Diwartakan sebelumnya, Ditreskrimum Polda Jabar, Kombes Surawan mengoreksi jumlah DPO yang sebelumnya tiga menjadi hanya satu.
Ini berarti Pegi adalah satu-satunya buron, sekaligus tersangka terakhir yang ditangkap.
Sementara dua nama lainnya, Andi dan Dani yang sebelumnya buron adalah nama yang asal sebut saja.
Surawan menuturkan, dua nama tersebut tak pernah ada dalam kasus VIna Cirebon ini.
"DPO tidak ada (Andi dan Dani), itu asal sebut nama (dari terpidana). Sudah kami dalami, ternyata yang dua atas nama Dani dan Andi itu tidak ada.
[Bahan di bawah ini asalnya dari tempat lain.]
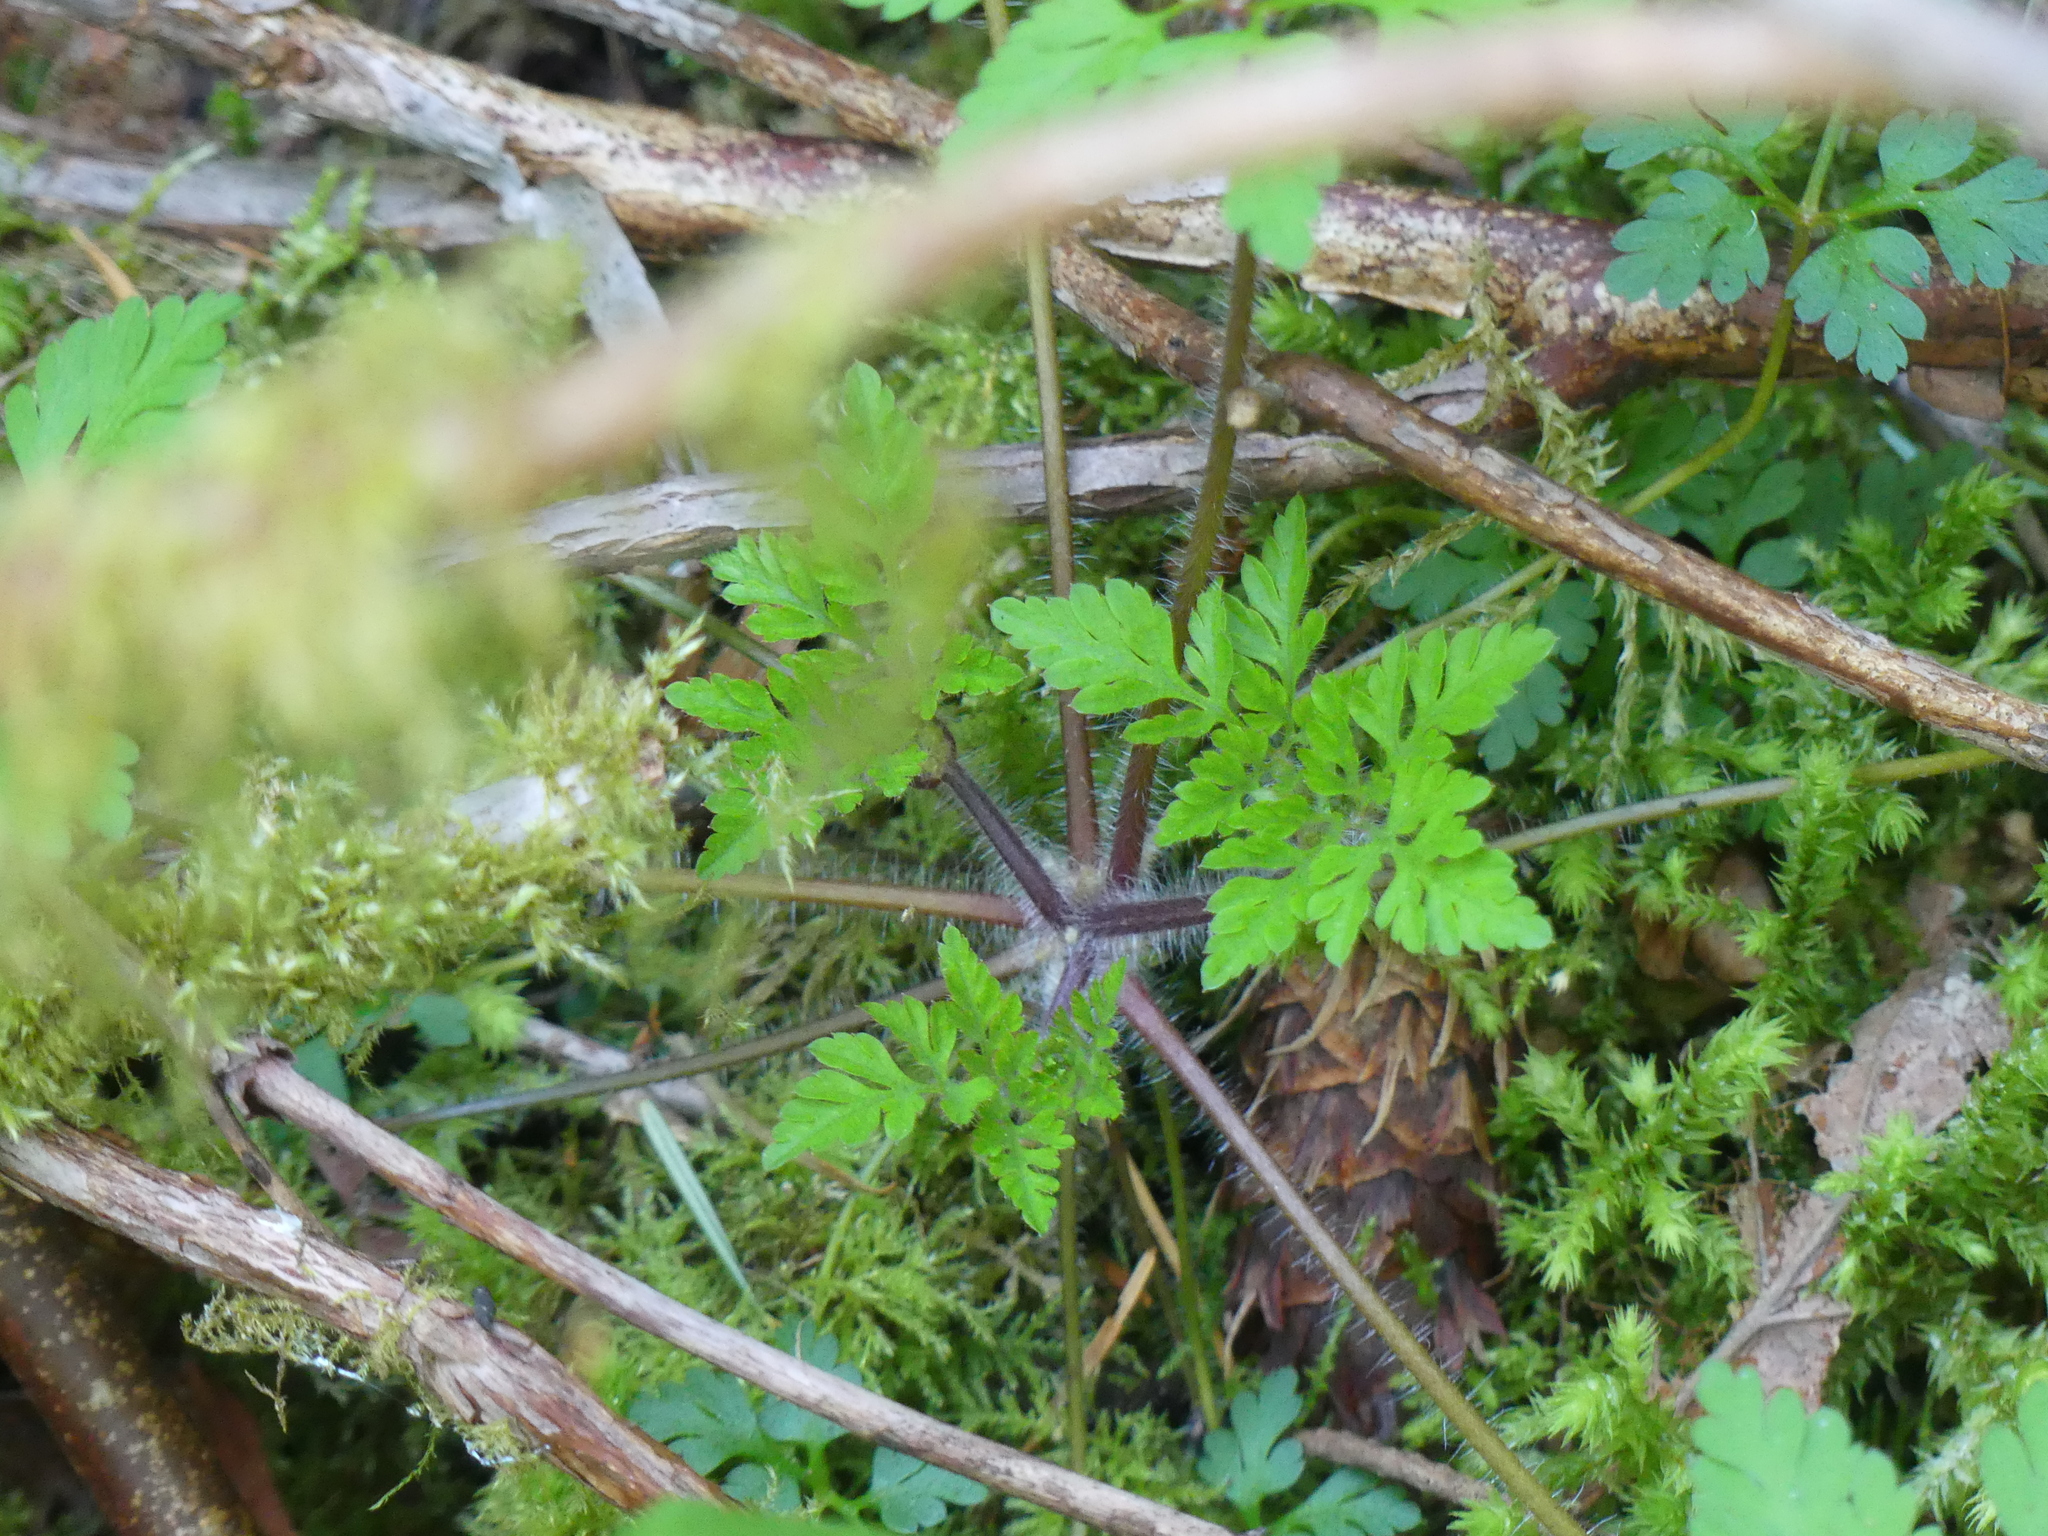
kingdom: Plantae
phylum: Tracheophyta
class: Magnoliopsida
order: Geraniales
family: Geraniaceae
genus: Geranium
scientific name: Geranium robertianum
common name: Herb-robert
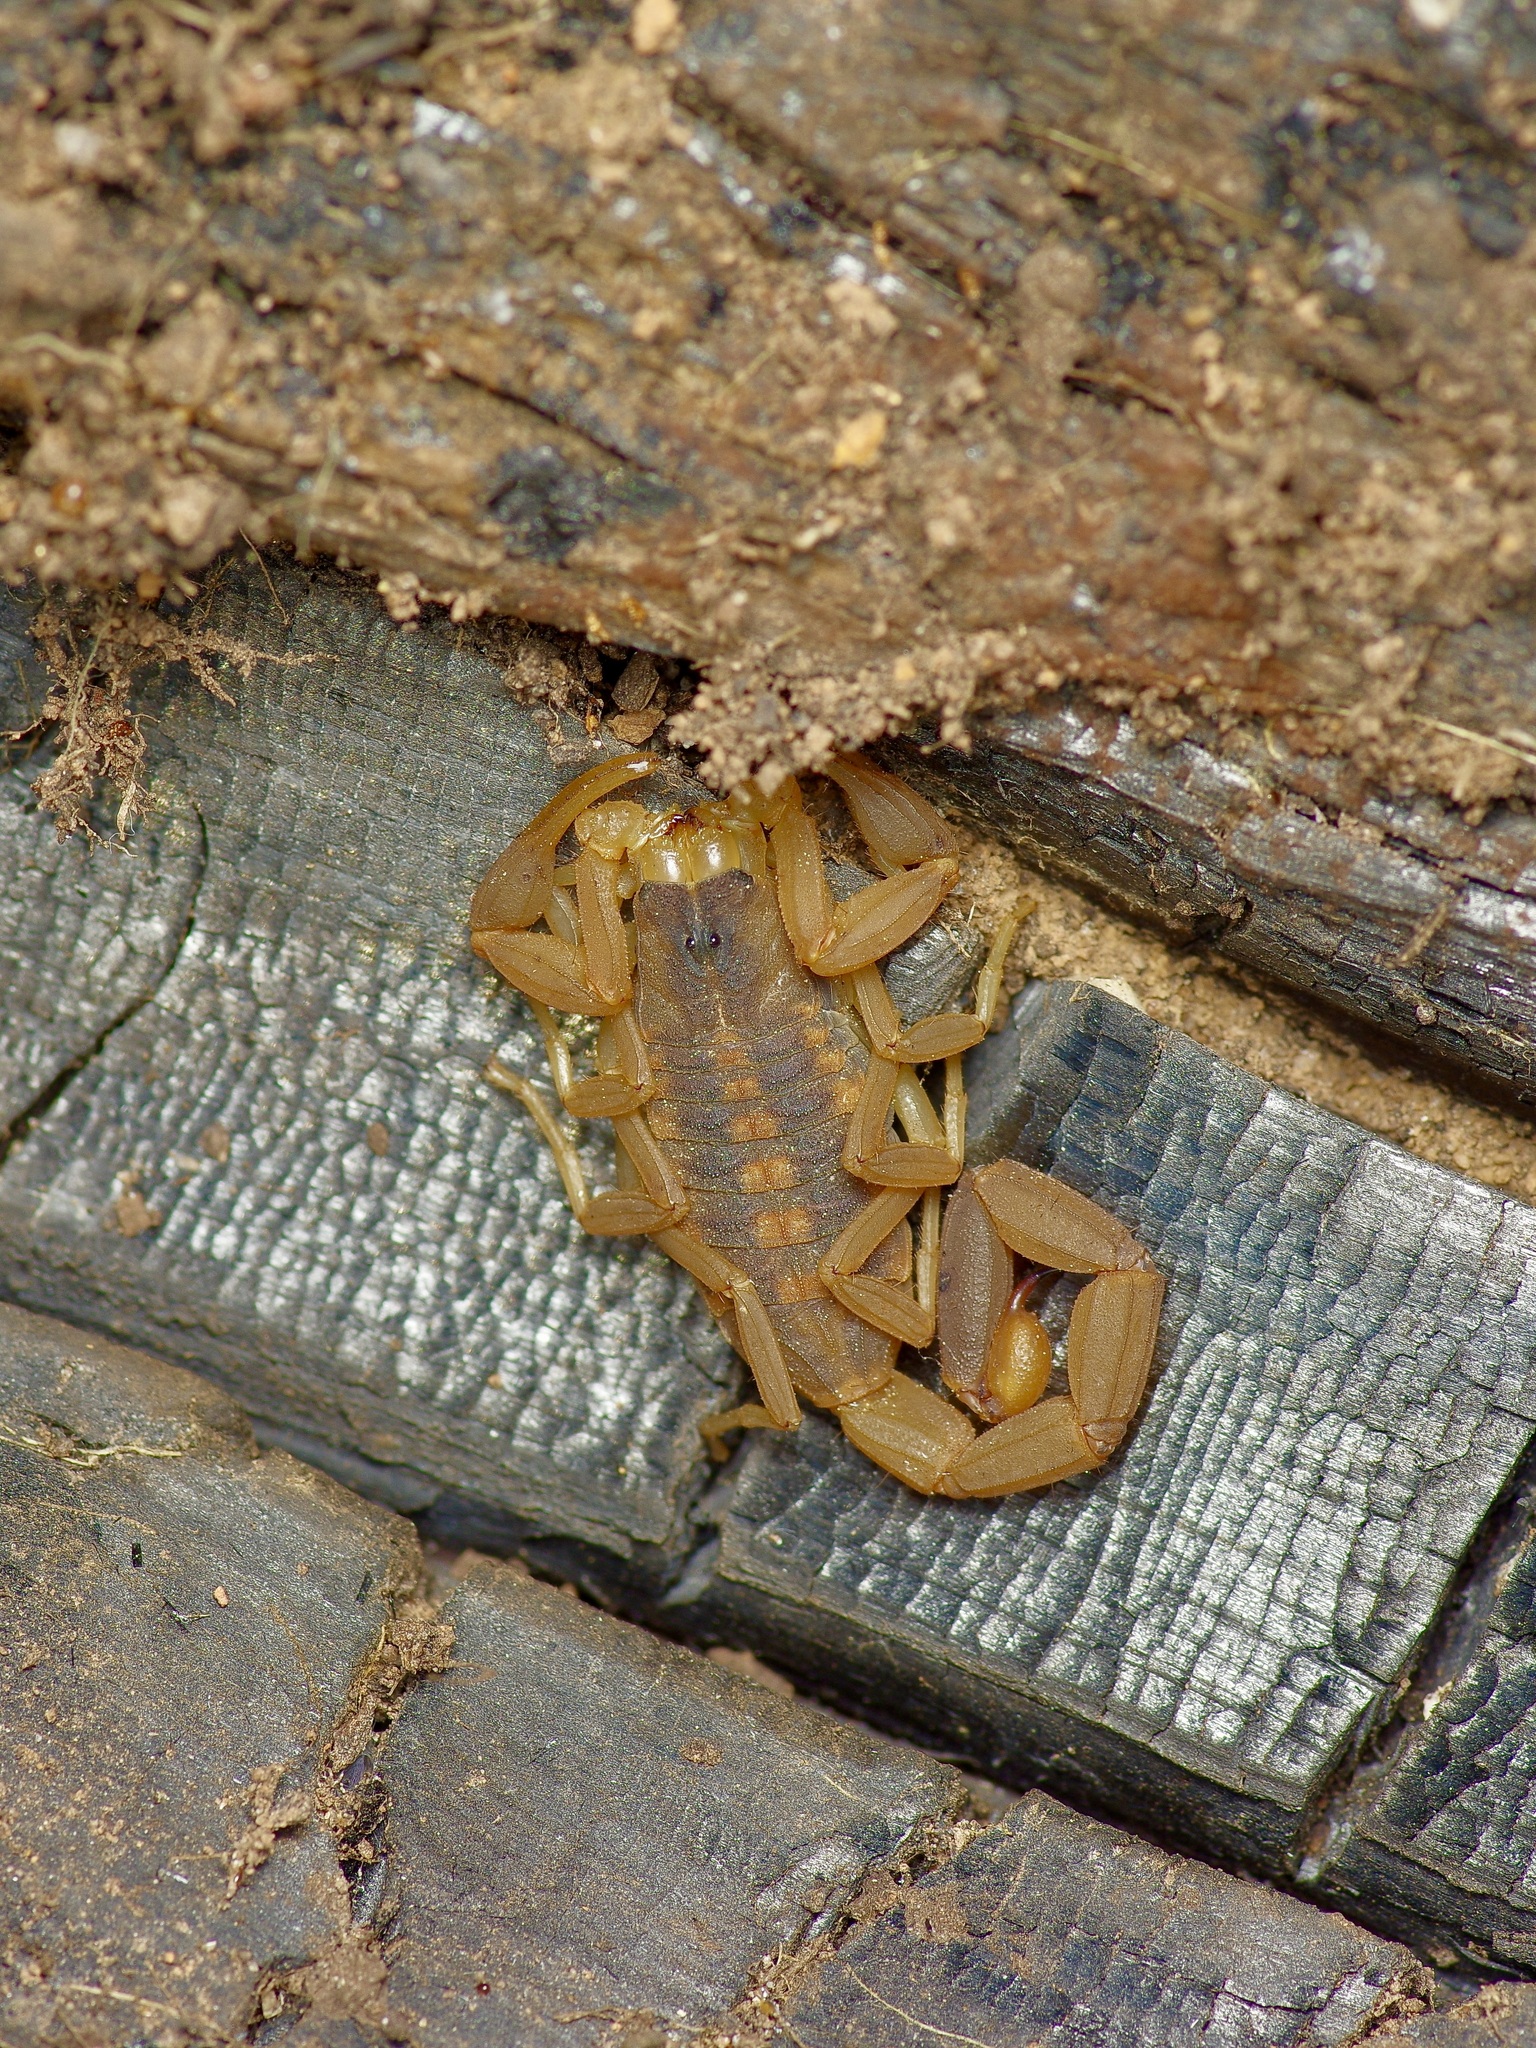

Jadi, yang benar DPO satu atas nama PS (Pegi Setiawan)," ujar Surawan di Mapolda Jabar.
Penyidik Diduga Tak Profesional
Sementara itu, Indonesia Police Watch (IPW) menduga tim penyidik awal kasus pembunuhan VIna Cirebon tak profesional.
Sugeng Teguh Santoso selaku Ketua IPW menuturkan, tim penyidik yang pertama tangani kasus Vina Cirebon ini harus diaudit.
"Ini problem kasus Vina ya, ini problem yang harus diaudit adalah tim penyidik di tahun 2016. Ini jadi problem karena diduga kerja tim penyidik 2016 itu tidak profesional, unprofessional conduct," kata Sugeng di Gedung Merah Putih KPK, Jakarta Selatan, Senin (27/5/2024).
Penetapan DPO Menurut Sugeng
Selain itu, Sugeng juga menyoroti soal penetapan DPO oleh kepolisian yang menurutnya pihak kepolisian memberikan informasi identitas terlalu minim.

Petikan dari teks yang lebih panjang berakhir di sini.